Chris Sykes, mortgage consultant at Private Finance, noted an “inundation” of new clients since the announcement, mostly comprising first-time buyers and homeowners expediting their plans to up- or downsize.

Mr Sykes said: “With so many moving plans forward I think we are going to see a quiet few months April-June next year as everyone will rush to get transactions through by the deadline”.

Andrew Brown, managing director at Bennison Brown, also anticipated a decrease in sales volume in Q2 after the stamp duty holiday ends.

Mr Brown said: “It provides us with a real challenge to resource but a welcomed challenge and we have had back-to-back record written business levels in June and July so we are certainly not complaining about the scheme coming to an end but something we will have to plan for." 

But there have also been calls for the stamp duty break to be made permanent.

On the day the holiday was confirmed, Professor Syed Kamall, academic and research director at the Institute of Economic Affairs, said: “The cut to stamp duty is welcome but why isn’t it permanent?
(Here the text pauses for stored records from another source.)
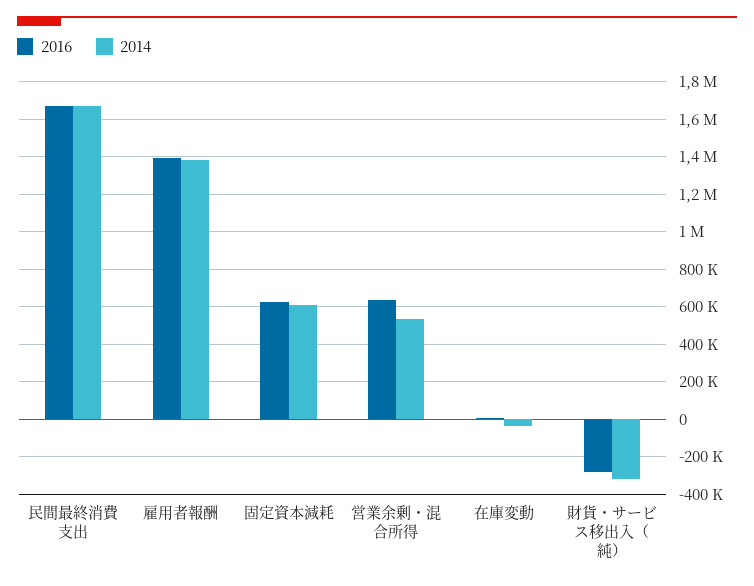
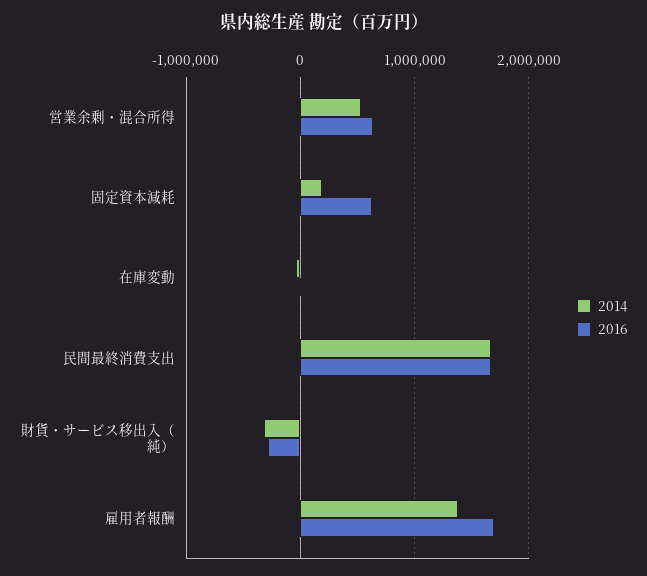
  {
    "2016": {
      "民間最終消費支出": 1650000,
-     "雇用者報酬": 1400000,
+     "雇用者報酬": 1700000,
      "固定資本減耗": 600000,
      "営業余剰・混合所得": 650000,
      "在庫変動": 0,
      "財貨・サービス移出入（純）": -300000
    },
    "2014": {
      "民間最終消費支出": 1650000,
      "雇用者報酬": 1400000,
-     "固定資本減耗": 600000,
+     "固定資本減耗": 200000,
      "営業余剰・混合所得": 550000,
      "在庫変動": -50000,
      "財貨・サービス移出入（純）": -300000
    }
  }

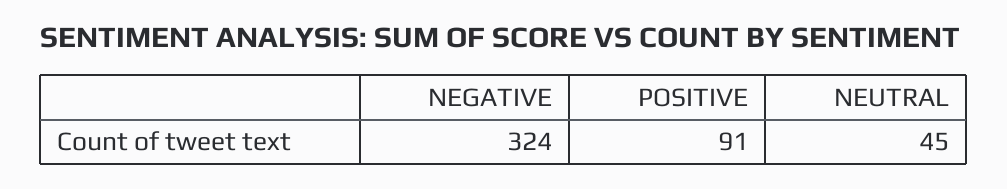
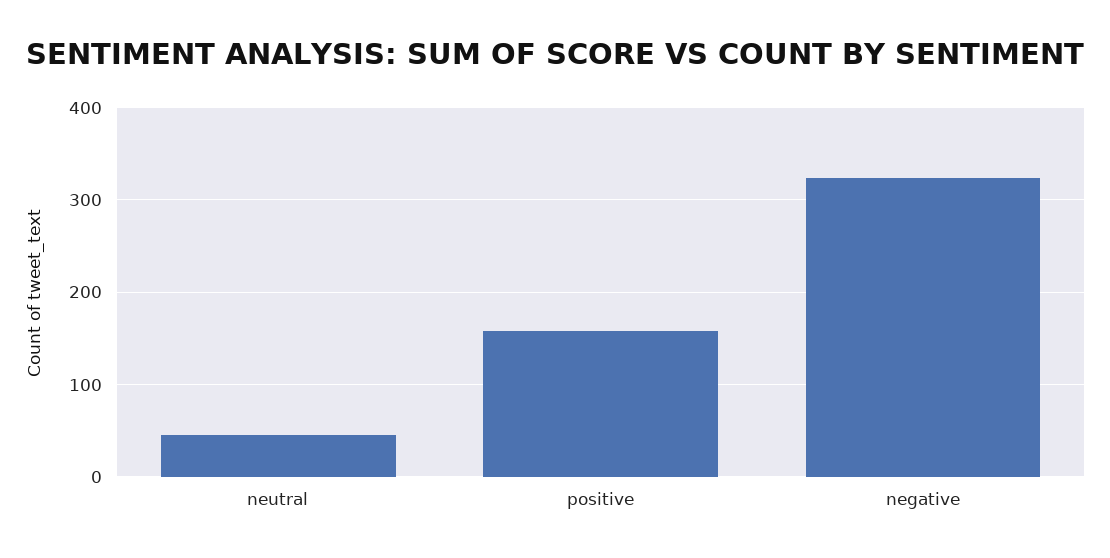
  {
    "NEGATIVE": 324,
-   "POSITIVE": 91,
+   "POSITIVE": 160,
    "NEUTRAL": 45
  }

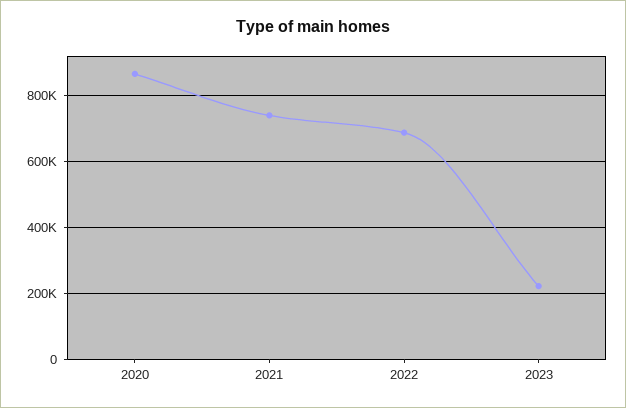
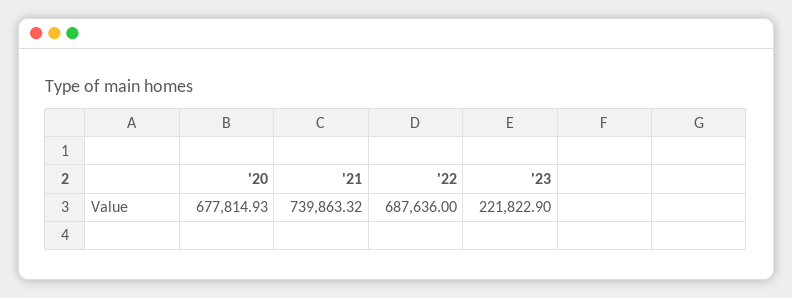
  {
-   "2020": 860000,
+   "2020": 677814.93,
    "2021": 739863.32,
    "2022": 687636,
    "2023": 221822.9
  }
It is a destructive, regressive tax that clogs up the housing market and limits labour mobility.

“Making it permanent would get the property market moving and encourage those who want to downsize as well as those looking for family houses, freeing up homes for first-time buyers.” 

Anthony Rose, director at LDNfinance, agreed. He said: “There either needs to be an improvement to the current rules or a version of this holiday should be implemented permanently moving forward.

“If it isn’t, we would expect there to be a natural drop in activity come March. It’s what the market needs in order to fully recuperate, as the stamp duty situation before this holiday was putting people off moving.”

Private Finance’s Mr Sykes said: “I think stamp duty has become more and more of a restrictive tax over the years as house prices have only increased and stamp duty hasn’t banded with the property price changes so personally I would like to see more done by the government and think this stamp duty break should be indefinite”.